NSCAG refutes biased and ill-informed Guardian reporting

NSCAG News | on: Thursday, 9 April 2020

Nicaragua maintains surveillance at border posts, monitoring all persons entering the country from outside

Nicaragua maintains surveillance at border posts, monitoring all persons entering the country from outside

In its article published on 8 April, the Guardian continues along the path of demonizing the Nicaraguan government and yet again proving its credentials as a lapdog and mouthpiece of Nicaragua’s right-wing opposition and its US masters.


Written by Wilfredo Miranda, a journalist with the right wing opposition paper Confidencial and by Tom Phillips, who regularly tweeted his support for Nicaragua ‘s opposition during the violent, failed attempted coup in 2018, the article not only quotes ‘human rights activist’ Alvaro Leiva Sanchez – who was accused in July 2019 of stealing nearly half a million US dollars, falsifying signatures and altering financial reports – but also Felix Maradiaga, a man charged in Nicaragua with training people who then committed criminal acts during the attempted coup and an ‘activist’ who has created at least five Nicaraguan NGOs funded by the US.

The Guardian completely ignores the huge support among the vast majority of the Nicaraguan population for Daniel Ortega and the FSLN, as made clear by an independent survey conducted by M & R polling company in January of this year. Instead, it uses the COVID-19 epidemic as yet another opportunity to vilify Nicaragua’s government, basing its report solely on testimony from the right-wing press (both in Nicaragua and the US) and members of Nicaragua’s opposition groups.

The Guardian also completely ignores the success which Nicaragua has had up until now in preventing the virus from spreading. This is largely due to a public health system which offers free, universal health services based on community-focussed preventative care. The measures put in place include an extensive programme of over 2.3 million home visits to raise awareness of the symptoms and impact of the pandemic, preparing and training over 35,000 medical staff and 250,000 volunteer health promoters, ensuring that 19 hospitals around the country have the necessary equipment to treat patients, meticulous screening arrivals at land borders and airports by checking their temperatures, rigorous follow up of people returning from countries where the virus is widespread, intensive prevention and education campaigns and a national helpline for those needing advice and emergency support. See also


To date, Nicaragua has the lowest infection rate in Latin America, with six confirmed cases, all of which have been among travellers from abroad, identified by the stringent checks made at the international airport. The patients' contacts are carefully traced and kept under observation for three weeks with constant testing. What the Guardian calls a ‘controversial’ approach to the pandemic is seen in Nicaragua as a realistic one in a poor country where people live in close proximity to each other and have to go to work to eat. More stringent containment measures are ready to be implemented should they be required, but until then, survival for Nicaraguan families depends on being able to go to work, with only a tiny proportion having jobs that can be done online.
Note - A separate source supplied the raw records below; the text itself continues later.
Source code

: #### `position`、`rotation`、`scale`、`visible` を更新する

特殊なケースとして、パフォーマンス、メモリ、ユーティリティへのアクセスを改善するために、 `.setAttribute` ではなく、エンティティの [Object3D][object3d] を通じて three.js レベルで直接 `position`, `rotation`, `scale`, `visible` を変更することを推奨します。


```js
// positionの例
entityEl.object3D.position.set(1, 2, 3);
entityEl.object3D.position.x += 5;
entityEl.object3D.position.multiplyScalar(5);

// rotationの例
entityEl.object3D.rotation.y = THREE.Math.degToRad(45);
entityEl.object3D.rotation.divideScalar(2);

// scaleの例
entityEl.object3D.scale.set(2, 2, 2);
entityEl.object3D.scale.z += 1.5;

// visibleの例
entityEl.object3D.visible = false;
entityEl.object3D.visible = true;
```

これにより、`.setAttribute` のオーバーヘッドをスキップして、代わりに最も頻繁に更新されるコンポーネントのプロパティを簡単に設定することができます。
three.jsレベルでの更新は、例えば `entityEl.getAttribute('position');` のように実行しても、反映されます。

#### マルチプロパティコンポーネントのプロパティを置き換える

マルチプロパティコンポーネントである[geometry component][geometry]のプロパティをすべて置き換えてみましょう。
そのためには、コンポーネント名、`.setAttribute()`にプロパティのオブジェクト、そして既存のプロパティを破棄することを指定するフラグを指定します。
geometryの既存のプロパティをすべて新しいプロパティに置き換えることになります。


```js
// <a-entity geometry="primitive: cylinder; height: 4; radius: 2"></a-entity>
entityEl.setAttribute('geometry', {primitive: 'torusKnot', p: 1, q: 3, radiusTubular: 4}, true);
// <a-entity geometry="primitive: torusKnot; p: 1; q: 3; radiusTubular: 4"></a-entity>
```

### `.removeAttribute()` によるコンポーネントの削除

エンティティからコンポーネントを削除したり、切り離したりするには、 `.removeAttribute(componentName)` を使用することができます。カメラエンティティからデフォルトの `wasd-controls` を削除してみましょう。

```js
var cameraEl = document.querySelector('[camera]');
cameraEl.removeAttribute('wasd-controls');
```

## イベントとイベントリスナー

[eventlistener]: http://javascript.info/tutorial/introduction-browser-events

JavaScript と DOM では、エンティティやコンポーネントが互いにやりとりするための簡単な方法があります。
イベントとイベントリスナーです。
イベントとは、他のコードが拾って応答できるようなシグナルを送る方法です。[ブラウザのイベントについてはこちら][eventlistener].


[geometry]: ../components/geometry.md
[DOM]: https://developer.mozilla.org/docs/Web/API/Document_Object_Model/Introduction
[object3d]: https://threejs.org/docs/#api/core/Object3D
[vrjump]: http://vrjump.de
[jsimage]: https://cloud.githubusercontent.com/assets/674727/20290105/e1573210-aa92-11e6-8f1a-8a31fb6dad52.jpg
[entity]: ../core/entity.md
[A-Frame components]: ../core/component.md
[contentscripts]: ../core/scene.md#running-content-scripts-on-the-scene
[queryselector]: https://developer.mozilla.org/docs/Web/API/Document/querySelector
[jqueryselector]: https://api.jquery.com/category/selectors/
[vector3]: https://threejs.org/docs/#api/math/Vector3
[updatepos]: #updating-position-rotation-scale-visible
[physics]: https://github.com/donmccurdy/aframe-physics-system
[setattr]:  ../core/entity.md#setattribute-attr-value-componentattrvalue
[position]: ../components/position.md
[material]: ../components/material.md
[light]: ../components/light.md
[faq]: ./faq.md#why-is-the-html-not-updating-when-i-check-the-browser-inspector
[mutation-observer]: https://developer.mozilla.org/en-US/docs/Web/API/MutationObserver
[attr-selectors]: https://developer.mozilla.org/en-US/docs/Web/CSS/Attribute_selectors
Nicaragua's remarkable success in containing the outbreak is in extremely marked contrast to the failure of its neighbours in El Salvador, Honduras and Costa Rica either to protect their populations from the epidemic or to ensure the economic well-being of the most vulnerable. Instead of attacking Nicaragua for its success in addressing the COVID-19 outbreak, other countries - and indeed newspapers like the Guardian - should be examining it for what they might learn.